Work request.
Write out each record below exactly as it appears, with no pictures.

---*---

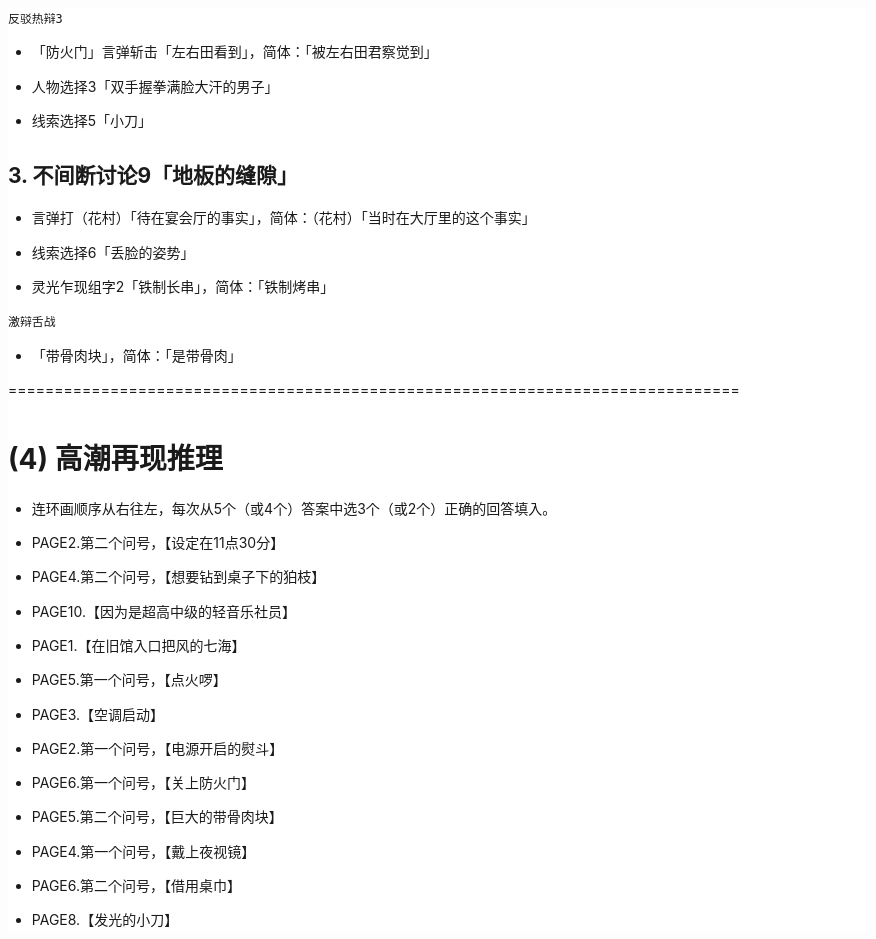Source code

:

`反驳热辩3`

* 「防火门」言弹斩击「左右田看到」，简体：「被左右田君察觉到」


* 人物选择3「双手握拳满脸大汗的男子」


* 线索选择5「小刀」



## 3. 不间断讨论9「地板的缝隙」

* 言弹打（花村）「待在宴会厅的事实」，简体：（花村）「当时在大厅里的这个事实」

* 线索选择6「丢脸的姿势」

* 灵光乍现组字2「铁制长串」，简体：「铁制烤串」


`激辩舌战`

* 「带骨肉块」，简体：「是带骨肉」


===============================================================================
# (4) 高潮再现推理

* 连环画顺序从右往左，每次从5个（或4个）答案中选3个（或2个）正确的回答填入。

* PAGE2.第二个问号，【设定在11点30分】

* PAGE4.第二个问号，【想要钻到桌子下的狛枝】

* PAGE10.【因为是超高中级的轻音乐社员】

* PAGE1.【在旧馆入口把风的七海】

* PAGE5.第一个问号，【点火啰】

* PAGE3.【空调启动】

* PAGE2.第一个问号，【电源开启的熨斗】

* PAGE6.第一个问号，【关上防火门】

* PAGE5.第二个问号，【巨大的带骨肉块】

* PAGE4.第一个问号，【戴上夜视镜】

* PAGE6.第二个问号，【借用桌巾】

* PAGE8.【发光的小刀】

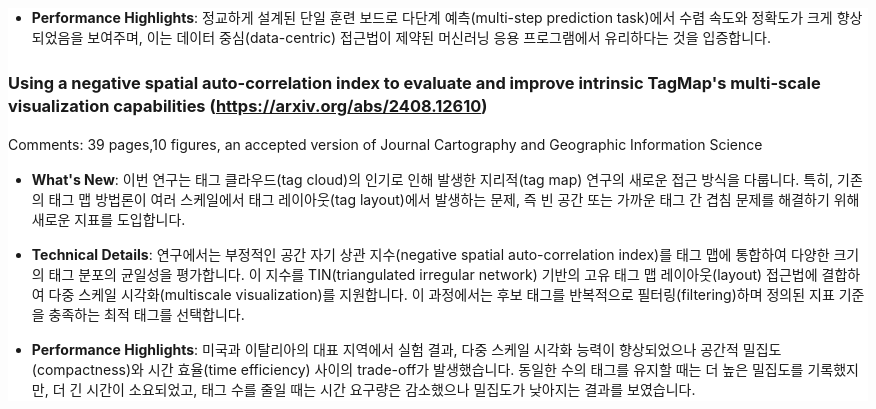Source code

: - **Performance Highlights**: 정교하게 설계된 단일 훈련 보드로 다단계 예측(multi-step prediction task)에서 수렴 속도와 정확도가 크게 향상되었음을 보여주며, 이는 데이터 중심(data-centric) 접근법이 제약된 머신러닝 응용 프로그램에서 유리하다는 것을 입증합니다.



### Using a negative spatial auto-correlation index to evaluate and improve intrinsic TagMap's multi-scale visualization capabilities (https://arxiv.org/abs/2408.12610)
Comments:
          39 pages,10 figures, an accepted version of Journal Cartography and Geographic Information Science

- **What's New**: 이번 연구는 태그 클라우드(tag cloud)의 인기로 인해 발생한 지리적(tag map) 연구의 새로운 접근 방식을 다룹니다. 특히, 기존의 태그 맵 방법론이 여러 스케일에서 태그 레이아웃(tag layout)에서 발생하는 문제, 즉 빈 공간 또는 가까운 태그 간 겹침 문제를 해결하기 위해 새로운 지표를 도입합니다.

- **Technical Details**: 연구에서는 부정적인 공간 자기 상관 지수(negative spatial auto-correlation index)를 태그 맵에 통합하여 다양한 크기의 태그 분포의 균일성을 평가합니다. 이 지수를 TIN(triangulated irregular network) 기반의 고유 태그 맵 레이아웃(layout) 접근법에 결합하여 다중 스케일 시각화(multiscale visualization)를 지원합니다. 이 과정에서는 후보 태그를 반복적으로 필터링(filtering)하며 정의된 지표 기준을 충족하는 최적 태그를 선택합니다.

- **Performance Highlights**: 미국과 이탈리아의 대표 지역에서 실험 결과, 다중 스케일 시각화 능력이 향상되었으나 공간적 밀집도(compactness)와 시간 효율(time efficiency) 사이의 trade-off가 발생했습니다. 동일한 수의 태그를 유지할 때는 더 높은 밀집도를 기록했지만, 더 긴 시간이 소요되었고, 태그 수를 줄일 때는 시간 요구량은 감소했으나 밀집도가 낮아지는 결과를 보였습니다.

---*---

Written answer.
Source code

:

`反驳热辩3`

* 「防火门」言弹斩击「左右田看到」，简体：「被左右田君察觉到」


* 人物选择3「双手握拳满脸大汗的男子」


* 线索选择5「小刀」



## 3. 不间断讨论9「地板的缝隙」

* 言弹打（花村）「待在宴会厅的事实」，简体：（花村）「当时在大厅里的这个事实」

* 线索选择6「丢脸的姿势」

* 灵光乍现组字2「铁制长串」，简体：「铁制烤串」


`激辩舌战`

* 「带骨肉块」，简体：「是带骨肉」


===============================================================================
# (4) 高潮再现推理

* 连环画顺序从右往左，每次从5个（或4个）答案中选3个（或2个）正确的回答填入。

* PAGE2.第二个问号，【设定在11点30分】

* PAGE4.第二个问号，【想要钻到桌子下的狛枝】

* PAGE10.【因为是超高中级的轻音乐社员】

* PAGE1.【在旧馆入口把风的七海】

* PAGE5.第一个问号，【点火啰】

* PAGE3.【空调启动】

* PAGE2.第一个问号，【电源开启的熨斗】

* PAGE6.第一个问号，【关上防火门】

* PAGE5.第二个问号，【巨大的带骨肉块】

* PAGE4.第一个问号，【戴上夜视镜】

* PAGE6.第二个问号，【借用桌巾】

* PAGE8.【发光的小刀】

Source code

: - **Performance Highlights**: 정교하게 설계된 단일 훈련 보드로 다단계 예측(multi-step prediction task)에서 수렴 속도와 정확도가 크게 향상되었음을 보여주며, 이는 데이터 중심(data-centric) 접근법이 제약된 머신러닝 응용 프로그램에서 유리하다는 것을 입증합니다.



### Using a negative spatial auto-correlation index to evaluate and improve intrinsic TagMap's multi-scale visualization capabilities (https://arxiv.org/abs/2408.12610)
Comments:
          39 pages,10 figures, an accepted version of Journal Cartography and Geographic Information Science

- **What's New**: 이번 연구는 태그 클라우드(tag cloud)의 인기로 인해 발생한 지리적(tag map) 연구의 새로운 접근 방식을 다룹니다. 특히, 기존의 태그 맵 방법론이 여러 스케일에서 태그 레이아웃(tag layout)에서 발생하는 문제, 즉 빈 공간 또는 가까운 태그 간 겹침 문제를 해결하기 위해 새로운 지표를 도입합니다.

- **Technical Details**: 연구에서는 부정적인 공간 자기 상관 지수(negative spatial auto-correlation index)를 태그 맵에 통합하여 다양한 크기의 태그 분포의 균일성을 평가합니다. 이 지수를 TIN(triangulated irregular network) 기반의 고유 태그 맵 레이아웃(layout) 접근법에 결합하여 다중 스케일 시각화(multiscale visualization)를 지원합니다. 이 과정에서는 후보 태그를 반복적으로 필터링(filtering)하며 정의된 지표 기준을 충족하는 최적 태그를 선택합니다.

- **Performance Highlights**: 미국과 이탈리아의 대표 지역에서 실험 결과, 다중 스케일 시각화 능력이 향상되었으나 공간적 밀집도(compactness)와 시간 효율(time efficiency) 사이의 trade-off가 발생했습니다. 동일한 수의 태그를 유지할 때는 더 높은 밀집도를 기록했지만, 더 긴 시간이 소요되었고, 태그 수를 줄일 때는 시간 요구량은 감소했으나 밀집도가 낮아지는 결과를 보였습니다.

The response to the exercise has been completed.